College Rankings: Got to Love ‘Em, Got to Hate ‘Em

The national rankings encompass 311 institutions. The regional (South) rankings include 149.

The big news in the higher-ed world today is the publication of the 2018 U.S. News & World-Report college rankings, which, despite the many misgivings of anyone who knows anything about academia, remains the most widely followed consumer guide to higher education in America.

The University of Virginia, the commonwealth’s flagship institution, fell a notch to 25th place. Virginia Commonwealth University descended seven steps on the ladder, but Virginia Tech rose five and George Mason University ascended three.

Now, having legitimized the U.S News list by duly reporting the Virginia public college rankings, permit me to denounce it. While the online publication’s profiles of individual institutions contain much useful information, the obsession with rankings has a baleful effect on higher education generally.

Here’s the problem: With the exception of a few for-profit trade schools, higher-ed is a not-profit industry. Colleges and universities do not have shareholders. Therefore, they are not profit maximizing organizations. To people who think that “profit” is a dirty word, associated with exploitation and rapaciousness, the nonprofit status is a good thing. But it’s not as if colleges and universities, both public and private, have used their nonprofit status to hold down tuition & fees. Higher education has been one of the most inflationary sectors of the entire U.S. economy, and higher tuition & fees have been paid largely by the expedient of saddling students with unconscionable levels of debt.

It’s not as if the titans of higher-ed, mindful of their nonprofit status, restrain their appetites for more revenue. They just allocate the money differently. Instead of maximizing profits and returns to shareholders, they maximize the prestige of the institutions with which they are associated and maximize their bureaucratic fiefdoms within those institutions. No matter how much money they bring in, university administrators can always find ways to spend more.

The competition for prestige is a never-ending endeavor, and lists like U.S. News‘ feed the frenzy. No university board of visitors is ever content doing what it has always been doing. Every institution must conceive grand plans to erect new buildings, recruit prestigious faculty, lure smarter, more accomplished students, amass ever larger endowments, and create new, cutting-edge programs. There is never enough money to do all these things — especially when peer institutions are all competing to stand out by the same means. To stand still is to fall behind. To run is to stay in place. Only by sprinting ahead can an institution gain in prestige.
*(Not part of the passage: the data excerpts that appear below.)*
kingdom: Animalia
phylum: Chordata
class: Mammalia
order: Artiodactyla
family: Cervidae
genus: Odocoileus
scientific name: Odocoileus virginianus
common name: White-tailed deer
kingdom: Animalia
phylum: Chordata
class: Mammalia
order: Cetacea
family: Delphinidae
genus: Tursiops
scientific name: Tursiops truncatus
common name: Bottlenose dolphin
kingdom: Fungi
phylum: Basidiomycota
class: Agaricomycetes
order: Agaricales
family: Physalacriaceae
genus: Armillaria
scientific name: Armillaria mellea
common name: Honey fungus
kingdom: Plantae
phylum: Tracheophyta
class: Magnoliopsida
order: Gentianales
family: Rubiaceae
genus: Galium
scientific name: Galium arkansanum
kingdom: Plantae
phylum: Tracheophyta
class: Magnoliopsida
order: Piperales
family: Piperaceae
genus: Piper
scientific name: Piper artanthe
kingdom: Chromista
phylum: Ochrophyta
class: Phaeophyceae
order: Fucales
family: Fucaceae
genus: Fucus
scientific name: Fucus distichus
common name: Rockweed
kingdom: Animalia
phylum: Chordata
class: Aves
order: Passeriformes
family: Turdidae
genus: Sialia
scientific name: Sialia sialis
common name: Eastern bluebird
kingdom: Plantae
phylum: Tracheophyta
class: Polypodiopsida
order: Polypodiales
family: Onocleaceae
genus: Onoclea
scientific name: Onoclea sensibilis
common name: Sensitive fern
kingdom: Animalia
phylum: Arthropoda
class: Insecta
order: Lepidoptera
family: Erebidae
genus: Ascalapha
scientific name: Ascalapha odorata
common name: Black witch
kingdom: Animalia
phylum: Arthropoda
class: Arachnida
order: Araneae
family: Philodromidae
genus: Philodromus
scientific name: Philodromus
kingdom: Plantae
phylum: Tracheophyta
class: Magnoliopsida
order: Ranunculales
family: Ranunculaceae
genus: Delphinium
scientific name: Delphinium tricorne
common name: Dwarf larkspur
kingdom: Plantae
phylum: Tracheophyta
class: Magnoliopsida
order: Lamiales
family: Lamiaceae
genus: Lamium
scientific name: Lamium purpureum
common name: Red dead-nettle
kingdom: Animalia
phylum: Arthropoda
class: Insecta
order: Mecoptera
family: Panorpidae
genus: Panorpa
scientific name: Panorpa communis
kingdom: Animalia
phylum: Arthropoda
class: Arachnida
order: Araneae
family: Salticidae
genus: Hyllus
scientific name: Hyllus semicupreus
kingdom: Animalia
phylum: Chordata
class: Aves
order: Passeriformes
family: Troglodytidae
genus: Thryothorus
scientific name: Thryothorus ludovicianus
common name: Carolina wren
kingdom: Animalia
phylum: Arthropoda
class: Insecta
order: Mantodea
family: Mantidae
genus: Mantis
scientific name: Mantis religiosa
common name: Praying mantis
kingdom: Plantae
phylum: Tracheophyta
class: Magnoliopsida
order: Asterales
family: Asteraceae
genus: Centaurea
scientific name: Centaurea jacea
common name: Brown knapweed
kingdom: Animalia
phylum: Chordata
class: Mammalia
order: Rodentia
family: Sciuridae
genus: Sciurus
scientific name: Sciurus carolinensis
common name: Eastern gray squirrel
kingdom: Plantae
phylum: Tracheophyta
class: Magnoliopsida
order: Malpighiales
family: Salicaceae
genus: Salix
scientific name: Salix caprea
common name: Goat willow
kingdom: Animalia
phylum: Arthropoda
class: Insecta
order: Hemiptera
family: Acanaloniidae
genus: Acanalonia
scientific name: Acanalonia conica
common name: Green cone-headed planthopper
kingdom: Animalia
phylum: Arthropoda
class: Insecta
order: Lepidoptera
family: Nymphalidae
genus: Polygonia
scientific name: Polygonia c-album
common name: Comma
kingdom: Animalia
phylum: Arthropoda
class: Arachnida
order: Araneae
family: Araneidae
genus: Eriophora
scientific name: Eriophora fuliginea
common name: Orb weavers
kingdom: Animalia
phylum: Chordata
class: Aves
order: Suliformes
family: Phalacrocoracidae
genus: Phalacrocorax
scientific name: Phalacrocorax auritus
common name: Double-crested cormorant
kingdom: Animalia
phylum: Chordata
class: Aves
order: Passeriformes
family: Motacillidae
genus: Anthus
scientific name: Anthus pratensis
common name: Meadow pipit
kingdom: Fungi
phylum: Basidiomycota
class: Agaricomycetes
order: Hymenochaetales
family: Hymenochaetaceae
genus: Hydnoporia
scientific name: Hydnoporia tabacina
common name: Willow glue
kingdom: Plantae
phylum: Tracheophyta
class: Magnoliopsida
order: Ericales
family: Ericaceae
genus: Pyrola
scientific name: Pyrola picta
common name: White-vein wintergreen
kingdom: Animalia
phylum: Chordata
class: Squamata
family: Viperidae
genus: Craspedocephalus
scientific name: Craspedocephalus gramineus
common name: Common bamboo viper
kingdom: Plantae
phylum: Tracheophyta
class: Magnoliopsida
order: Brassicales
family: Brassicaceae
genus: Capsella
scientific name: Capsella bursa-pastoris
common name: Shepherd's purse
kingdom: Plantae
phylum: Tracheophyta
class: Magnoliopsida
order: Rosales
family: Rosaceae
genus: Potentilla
So, by U.S. News standards, the University of Virginia and Virginia Commonwealth University, despite all their frenetic activity to build their institutions, fell behind this year. They are deemed less prestigious than they were last year. While the publication does compile separate lists for “best value” and “A-plus schools for B students,” these are given far less prominence, and they get far less media attention. (The Richmond Times-Dispatch article, for example, focuses mainly upon the top-line rankings, never mentioning the more arcane rankings.)

In their lust for status and prestige, colleges and universities plow resources into programs and amenities that provide a diminishing return from an educational perspective. And the cost of education becomes out of reach for an ever-growing share of the population.

Update: Politico argues that the U.S. News ranking reinforce the tendency of colleges to vie for the same top applicants, who overlap to a significant degree with the wealthiest applicants.

For instance, Southern Methodist University in Dallas conducted a billion-dollar fundraising drive devoted to many of the areas ranked by U.S. News, including spending more on faculty and recruiting students with higher SAT scores — and jumped in the rankings. Meanwhile, Georgia State University, which has become a national model for graduating more low- and moderate-income students, dropped 30 spots.

The Politico article provides a database comparing the percentage of students accepted from the Top 1% and the Bottom 60%. Thus, we can see, for example, that the percentage of the Top 1% rose slightly at the College of William & Mary between 2000 and 2011, while the percentage of the bottom 60% declined commensurately.